Speciation in the Cape coastal flora

Most species in the Cape coastal flora have been directly incorporated from adjacent floras associated with older landscapes of the CFR, although a substantial portion have speciated on geologically young, calcareous substrata. A growing body of work (Verboom, Linder & Stock, 2004; Malgas et al., 2010; Schnitzler et al., 2011; Hoffmann, Verboom & Cotterill, 2015; Verboom, Stock & Cramer, 2017; Van Santen & Linder, 2019) has provided support for the hypothesis that the edaphic complexity of the CFR has acted as an important catalyst for ecological speciation in the Cape flora by creating a mosaic of divergent selection pressures (Goldblatt, 1978; Cowling, 1987; Linder, 2003). This hypothesis predicts that closely related taxa with sympatric distributions should occur on juxtaposed edaphic substrata, and such patterns have been demonstrated for various clades and soil types.
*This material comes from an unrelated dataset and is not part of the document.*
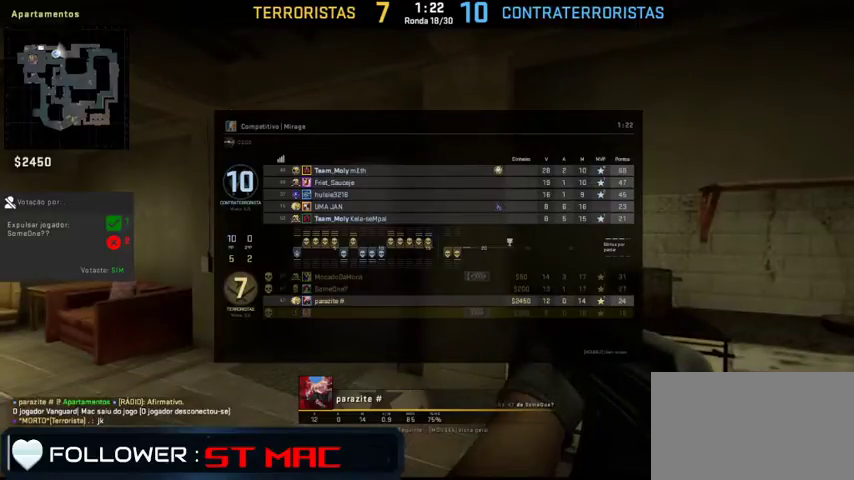
{"keys": ["tab"], "mouse": [], "events": []}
In his revision of the genus, Grau (1973) notes that several Felicia species with broadly sympatric, coastal distributions in the Cape, including the calcicoles F. amelloides, F. amoena subsp. latifolia and F. echinata, appear to not be sister taxa and are thus likely the product of ecological speciation. Indeed, it seems that most calcicolous species in the coastal flora have their sister taxa on non-calcareous substrata, suggesting that in-situ diversification of dune and calcarenite endemics has generally been limited, and that ecological speciation has been the major mechanism for diversification in the Cape coastal flora. This is consistent with the moderate species-to-genus ratio we report for the coastal flora.
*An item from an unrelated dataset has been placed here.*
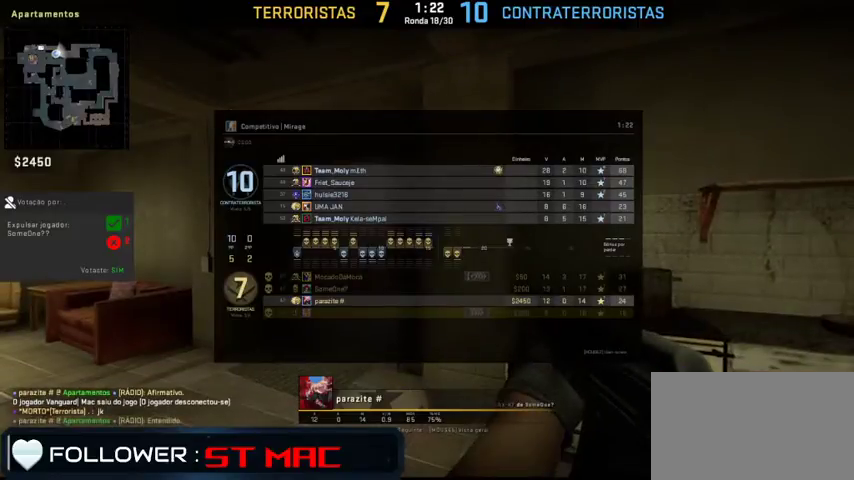
{"keys": ["tab"], "mouse": [], "events": []}
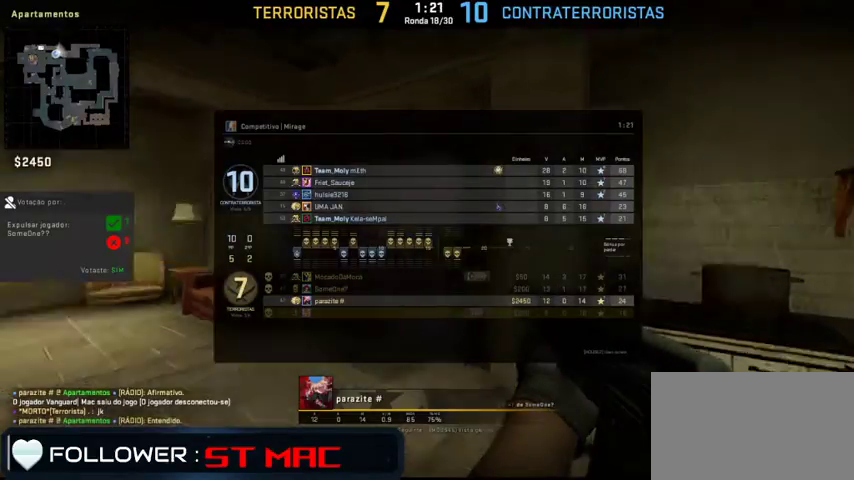
{"keys": ["tab"], "mouse": [], "events": []}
Rourke (1998) describes evolutionary lines, based on changes in morphology, for the two proteaceous genera Leucospermum and Spatalla, in which species with primitive characters occur in geologically older montane habitats (i.e., sandstone substrata), while more derived, specialized species are associated with geologically young (Plio-Pleistocene) deposits on coastal lowlands, especially along the Agulhas Plain. In Spatalla, the primitive and derived species form two distinct clades, with section Cyrtostigma comprising the older montane species and section Spatalla comprising the younger, mostly lowland species. While most species of the lowland clade are associated with siliceous substrata, one species, Spatalla ericoides, has evolved on calcarenites, and the general evolutionary pattern demonstrates the influence of Plio-Pleistocene geomorphic evolution along the Cape coast on speciation events and diversity patterns in the CFR.
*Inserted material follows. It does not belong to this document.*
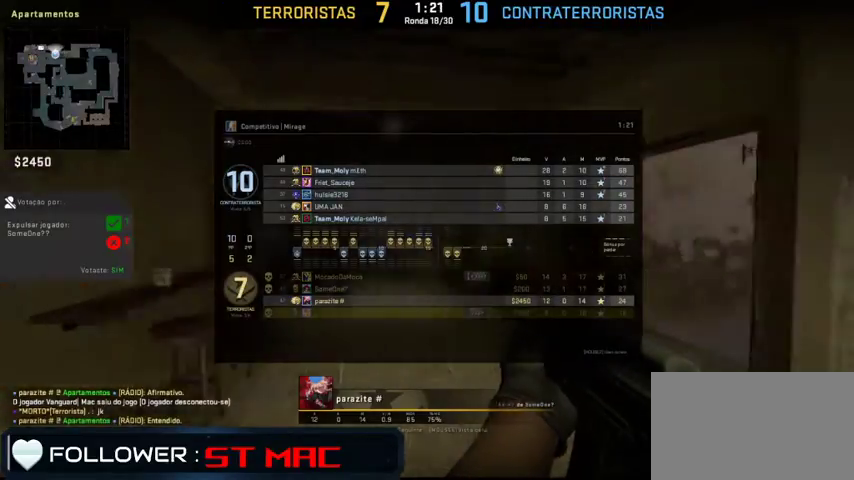
{"keys": ["tab"], "mouse": [], "events": []}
Is there further evidence of ancient sandstone substrata in the Cape acting as the source of calcicole evolution? In the case of Leucospermum, Rourke (1972) first highlighted the importance of edaphic speciation by showing that various pairs of sister taxa were split between alkaline, calcarenite-derived soils and acidic, sandstone-derived soils. Other examples of this acid–alkaline edaphic divide have also been documented for sister taxa in other Cape lineages, including Aspalathus (Dahlgren, 1963, 1968), Freesia (Goldblatt, 1982; Manning & Goldblatt, 2010), Leucadendron (Williams, 1972; Barker et al., 2004), Muraltia (Levyns, 1954; Forest et al., 2007), the Pentaschistis clade of Pentameris (Linder & Ellis, 1990; Galley & Linder, 2007), Protea (Rourke, 1980; Schnitzler et al., 2011) and Thamnochortus (Linder & Mann, 1998). Indeed, in cases where information is available, it seems that most calcicoles, especially those of Cape affinity, have their sister taxa on acid sands. This pattern is consistent with our analysis of edaphic associations in the coastal flora, which showed that most species with some edaphic affinity (i.e., excluding species occurring on all soil types) were shared between calcareous coastal sands, windblown acid sands and sandstone-derived acid sands, suggesting that floras associated with these siliceous substrata have been the most significant source for colonization of calcareous substrata in the Cape. Very few species occurring in the coastal flora are shared exclusively between calcareous substrata and neutral loams—the typical substrate of renosterveld—suggesting that renosterveld floras have largely been excluded as a source of colonizing species in the coastal flora.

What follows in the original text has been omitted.